I’m still using my pron images for reference and I think it’s really going to work for the drawings I do. The next thing I’d like to try is mixing materials and finding out how pen and paint relate on a surface. does the harshness of the pens lines interfere with the softness of the paint? If the paint is applied harshly (with a palette knife) will this diminish the permanence of the pen?

 

 


0 Comments

With my art I’ve always very much stayed within and close to my comfort zone. I never go far away from what I’m comfortable with. You will have noticed that through the images of my own work that I have put up the majority of them have been paintings. I get very precious of the canvas and surfaces I use and feel like if I have painted on it then it is a surface wasted. However I have found myself very much stuck in a rut with my work at the moment; its not really progressing and I feel like I’m just going round in circles with it.

In my sketchbooks I normally take a bit of a break in between photos to write a “diary entry” like this. Hence why there are no photos in this post; I didn’t feel it necessary. I like to do this from time to time to re-cap everything that has happened before. It is almost like a mini evaluation and assessment for myself and it has helped me in the past to encourage my work to progress. It also is a nice place for me to write down any ideas I have had that feel like trying out.

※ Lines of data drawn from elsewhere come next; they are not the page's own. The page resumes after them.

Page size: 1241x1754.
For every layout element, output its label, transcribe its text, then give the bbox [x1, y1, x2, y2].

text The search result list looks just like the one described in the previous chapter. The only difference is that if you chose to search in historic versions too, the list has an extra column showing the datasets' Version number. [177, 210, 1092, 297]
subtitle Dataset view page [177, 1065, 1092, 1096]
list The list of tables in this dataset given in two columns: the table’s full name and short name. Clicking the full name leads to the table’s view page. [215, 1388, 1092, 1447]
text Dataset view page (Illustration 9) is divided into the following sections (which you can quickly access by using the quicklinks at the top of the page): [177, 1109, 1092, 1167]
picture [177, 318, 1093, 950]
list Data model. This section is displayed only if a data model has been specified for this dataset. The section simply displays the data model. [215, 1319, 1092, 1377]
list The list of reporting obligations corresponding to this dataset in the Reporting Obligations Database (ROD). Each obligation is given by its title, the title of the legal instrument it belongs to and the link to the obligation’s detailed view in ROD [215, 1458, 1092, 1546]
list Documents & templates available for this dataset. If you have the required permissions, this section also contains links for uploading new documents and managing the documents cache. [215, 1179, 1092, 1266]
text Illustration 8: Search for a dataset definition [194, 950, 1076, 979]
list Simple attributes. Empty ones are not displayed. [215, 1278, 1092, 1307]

I really want to experiment with charcoal a lot more, especially on canvas and canvas board. I love the texture of charcoal and the possibilities of it. It can be give a soft and hard feel to an image by just varying the pressure. I’d really like to experiment with charcoal and explore how it reacts with other material, such as paint. Paint can be such a thick viscous material where as charcoal is quite bitty and is very chalky, mixing the two together could proved a very interesting image that offers a lot of flexibility within it. I often search for flexibility within my work and the techniques I use but rarely find it; it’s always so hard for me to explore ideas without reverting back to my own ways. I think what I need to do is to just do a painting and as soon as I feel like I’m getting there, just stop. Stop and back away from it and leave it for a few weeks. As I create a painting I find it very easy to get lost in what I’m doing and it is very easy for me to take the painting in a direction I didn’t intend to take it in which often ends up being a style that I am used to.This might be a good thing and it might be what I should be doing but at the moment I really want to break out of this “style” I’ve developed.

I really want to go back to long distance drawings, where I attach the medium to a long piece of wood/stick and draw from a distance. By physically distancing myself from the work I want to see if it also removes any mental and emotional attachment I have to my work. I think by doing this it might allow myself to get a better idea of when to stop and say a piece is finished but it will also force me to stop being so precious over the image I’m creating. I can’t be as finnicky with it and the overall image would be a lot looser. It would also eliminate the issue I have had with the size of the surface; by extending the distance between me and the surface I would actually benefit more working with a much bigger canvas. It gives me a lot more play within the material and allows me to be a lot more broad and bold with my mark making.

In conclusion, I just need to man-up, be brave and try something different I think.